Intermittent Network Connectivity Issues
Incident Report for Duo
Postmortem

Connectivity issues to AWS us-west-2 region

Incident Report - 2022-08-11

Summary

On August 11, 2022, at around 07:30 EST, Duo's Engineering Team was alerted by reports from a small subset of customers that users were unable to authenticate and Duo administrators were unable to log in to the Duo Admin Panel. The root cause is still under investigation.

The issue resolved at around 08:28 EST.

Deployments Impacted

  • DUO9, DUO17, DUO22, DUO39, DUO40, DUO45, DUO49, DUO50, DUO52, DUO55, DUO56, DUO58, DUO61, DUO62, DUO63, DUO64, DUO65, DUO71

Timeline of Events EST

2022-08-11 07:30 Duo Site Reliability Engineering (SRE) receives a report that multiple customers are not able to connect to Duo, affecting both user authentication and administrator logins to the Admin Panel. SRE begins triage.

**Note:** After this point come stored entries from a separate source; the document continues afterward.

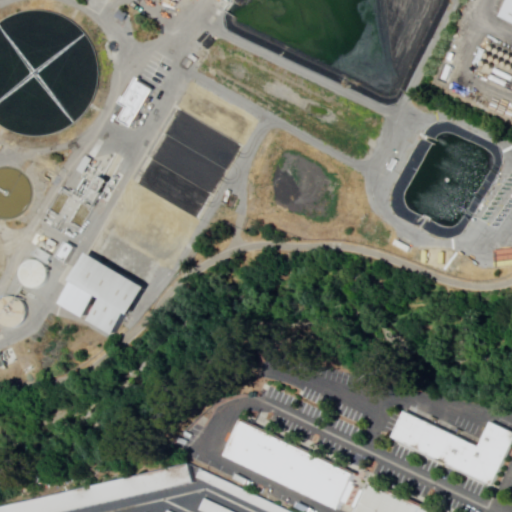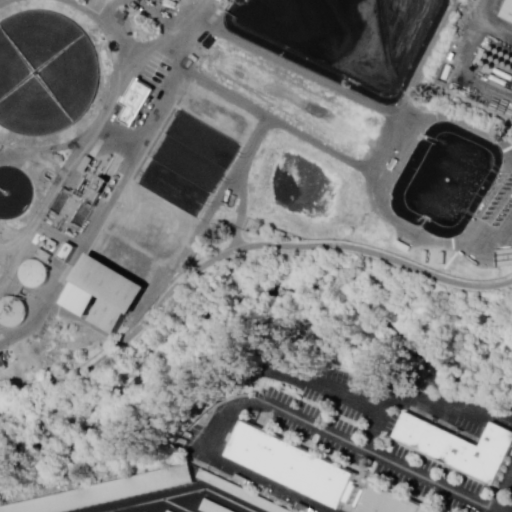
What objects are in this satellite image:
road: (83, 5)
building: (505, 12)
building: (510, 14)
building: (125, 17)
road: (163, 35)
storage tank: (494, 49)
storage tank: (500, 52)
storage tank: (506, 55)
storage tank: (491, 57)
storage tank: (511, 58)
storage tank: (497, 60)
storage tank: (503, 62)
storage tank: (487, 65)
storage tank: (509, 65)
storage tank: (493, 68)
building: (42, 71)
building: (137, 104)
building: (139, 104)
road: (83, 145)
wastewater plant: (221, 151)
road: (32, 157)
building: (179, 184)
wastewater plant: (177, 189)
building: (234, 204)
building: (72, 213)
building: (406, 247)
road: (236, 252)
building: (69, 253)
building: (71, 253)
building: (45, 257)
wastewater plant: (36, 275)
building: (37, 275)
building: (112, 294)
building: (119, 295)
wastewater plant: (14, 314)
building: (0, 326)
park: (251, 347)
wastewater plant: (8, 360)
building: (8, 360)
building: (10, 360)
building: (460, 449)
building: (461, 449)
building: (296, 466)
building: (294, 467)
building: (112, 493)
building: (113, 493)
building: (241, 493)
building: (239, 495)
building: (389, 503)
building: (389, 504)
building: (214, 508)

2022-08-11 07:36 After assessing our internal monitoring system, SRE finds that we have no immediate proof of a failure on Duo’s side. SRE finds external evidence of a potential outage related to our cloud provider, using Cisco’s Thousandeyes.

2022-08-11 07:44 Status updated to Investigating.

2022-08-11 08:02 Support request and direct communications are established with AWS to investigate the cause of the outage.

2022-08-11 08:30 Our SRE team continues investigating and watching our external monitoring systems and finds no issues with Duo’s service.

2022-08-11 08:45 Using additional information provided by customers, Duo’s team narrows the issue to those who connect to a particular ISP, indicating that there was a potential WAN outage.

2022-08-11 08:50 Status updated to Monitoring.

2022-08-11 09:04 AWS confirms that they do not see any issues on their end.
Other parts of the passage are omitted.